Oltre ai beni materiali, si può avere anche una vita familiare
felice, andare in chiesa ma, se non si sa chi si è, in profondità, se non si sa
il perché del proprio esistere, tutto diventa insufficiente, privo di senso.
Insensato. Dunque, al di là del soffrire, dell’amare,
ciò che conta è sapere chi si è. Il senso della nostra esistenza è qui:
conoscere se stessi.
(Valerio Albisetti psicologo, psicoterapeuta)
Conoscere noi stessi equivale ad amarci di piu’
Se
non conosciamo noi stessi non possiamo comprenderci, comprendere gli altri e
nemmeno cambiare. Quando conosciamo noi stessi la nostra visione si espande,
sbocciano i nostri talenti, accresce l’autostima,
prendiamo contatto con i nostri valori e tutto il nostro essere, si sviluppa
l’intuizione, cambia la percezione della vita e allora la direzione che
dobbiamo prendere nella nostra vita si fa più chiara, iniziamo a vedere la
strada che ci conduce sul nostro vero cammino e alla conoscenza della nostra
vocazione.
Definizioni e titoli definiscono noi stessi?
A
questo proposito mi viene in mente una frase di Oscar Wilde: “La maggior parte della gente è altra gente.
Le loro idee sono opinioni altrui, la loro vita un'imitazione, le loro passioni
una citazione”.
Definizioni e titoli non definiscono noi stessi, ma
“altra gente” di noi stessi.
Allora: Sappiamo chi siamo veramente?
Siamo veramente chi crediamo di essere? Dal malessere interiore e dall’ insoddisfazione
che ci circonda, forse no. Molte persone hanno perso il loro “centro”, hanno perso
il contatto con il proprio Spirito e attribuiscono all’esterno o agli eventi la
causa dei loro problemi e frustrazioni.
###
Compito 1 >>
Rispondi a queste domande sull'estratto del documento:
(a) Quali professioni sono indicate accanto al nome di Valerio Albisetti?
(b) A chi è attribuita la frase "La maggior parte della gente è altra gente"?
(c) Che cosa hanno perso molte persone, secondo le ultime righe?
Compito 2 >>
Secondo l'estratto del documento, che cosa non possiamo fare se non conosciamo noi stessi? Elencale tutte.
###
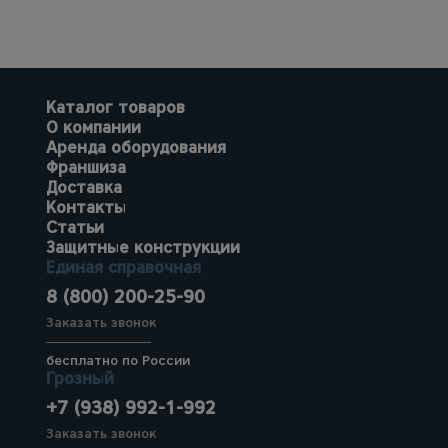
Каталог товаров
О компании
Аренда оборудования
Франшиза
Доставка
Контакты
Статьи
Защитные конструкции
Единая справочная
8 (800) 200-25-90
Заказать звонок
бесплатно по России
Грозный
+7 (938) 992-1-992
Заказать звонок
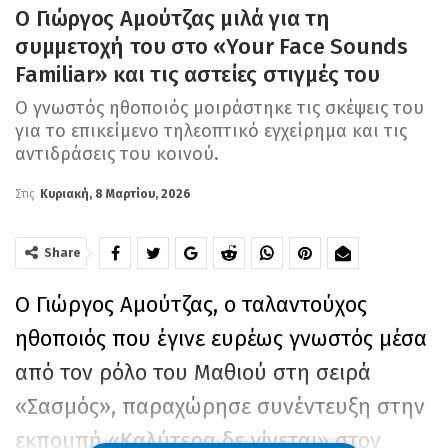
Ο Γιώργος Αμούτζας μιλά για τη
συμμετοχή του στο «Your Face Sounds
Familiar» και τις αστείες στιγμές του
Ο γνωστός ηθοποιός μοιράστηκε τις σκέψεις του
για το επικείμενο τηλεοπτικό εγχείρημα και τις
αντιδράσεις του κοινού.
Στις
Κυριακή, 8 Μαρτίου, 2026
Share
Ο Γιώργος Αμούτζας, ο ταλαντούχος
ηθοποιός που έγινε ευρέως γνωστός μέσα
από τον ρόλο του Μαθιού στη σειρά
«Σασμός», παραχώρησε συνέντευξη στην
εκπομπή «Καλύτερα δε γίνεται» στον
###
Soluzione scritta 1 >>
(a) Psicologo e psicoterapeuta.
(b) A Oscar Wilde.
(c) Il loro "centro" e il contatto con il proprio Spirito.

Soluzione scritta 2 >>
- Comprenderci
- Comprendere gli altri
- Cambiare